§ What the task requires:
In the passage on how OpenDJ processes client requests, what does the Connection Handler do with a request it does not respond to immediately?

§ Passage for review:
The OpenDJ directory server is highly scalable and can process all sorts of requests from different types of clients over various protocols. The following diagram provides an overview of how OpenDJ processes these requests. (See The OpenDJ Architecture for a more detailed description of each component.)
Note: The following information has been taken from ForgeRock’s OpenDJ Administration, Maintenance and Tuning Class and has been used with the permission of ForgeRock.
Client requests are accepted and processed by an appropriate Connection Handler. The Connection Handler decodes the request according to the protocol (LDAP, JMX, SNMP, etc.) and either responds immediately or converts it into an LDAP Operation Object that is added to the Work Queue.
Analogy: I like to use the analogy of the drive-through window at a fast food restaurant when describing this process. You are the client making a request of the establishment. The Connection Handler is the person who takes your order; they take your request and enter it into their ordering system (the Work Queue). They do not prepare your food; their jobs are simply to take the order as quickly and efficiently as possible.

§ Supplied information:
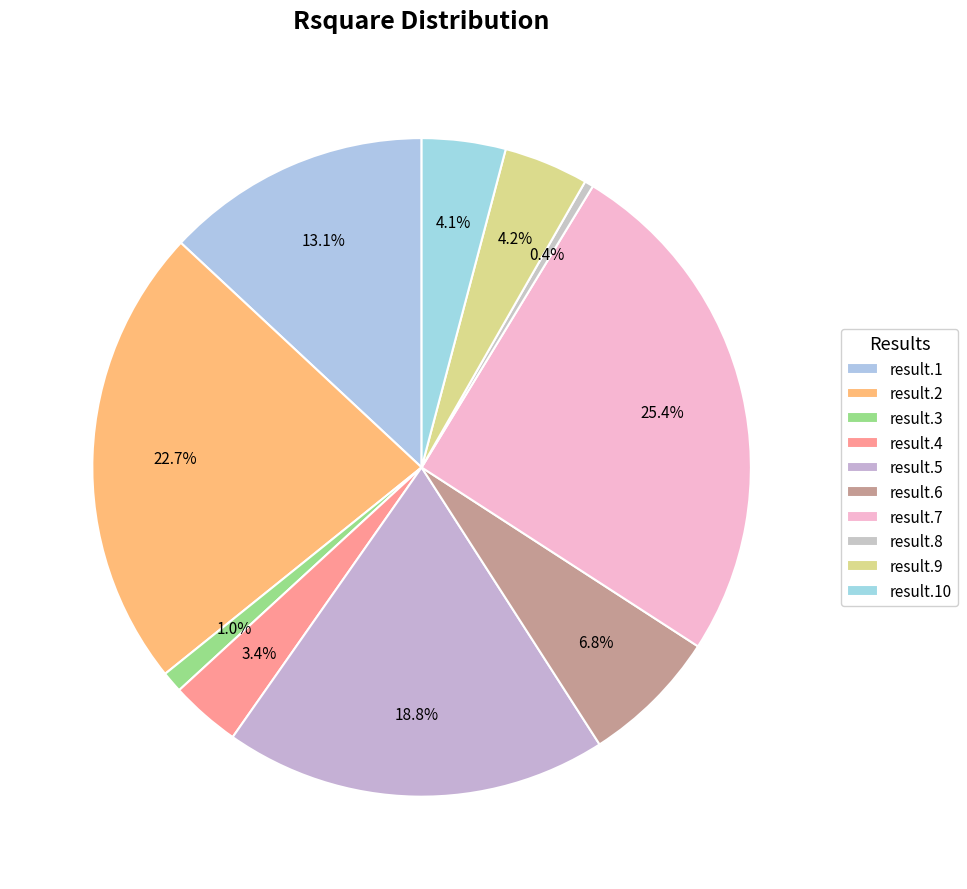

Does result.8 account for over 50% of the chart?

No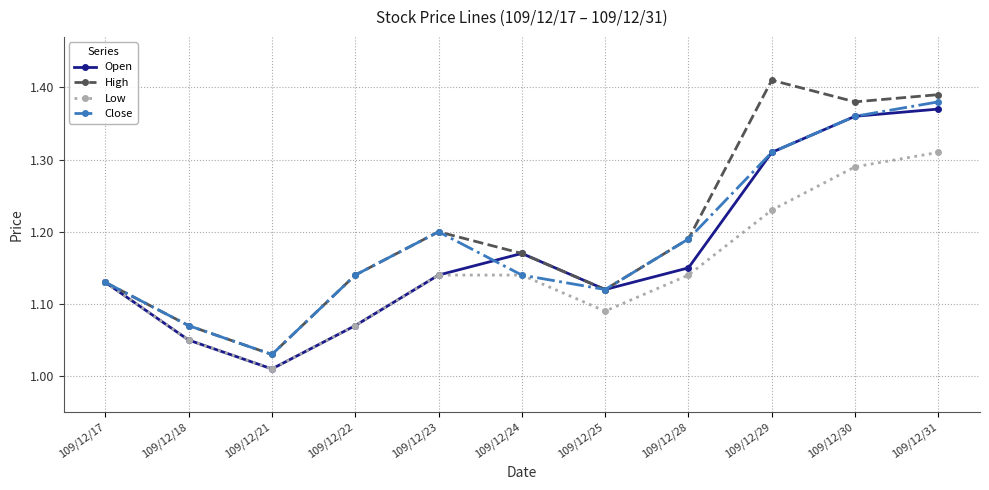

At how many categories does at least one series exceed 1?

11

§ Result:
It converts the request into an LDAP Operation Object and adds it to the Work Queue.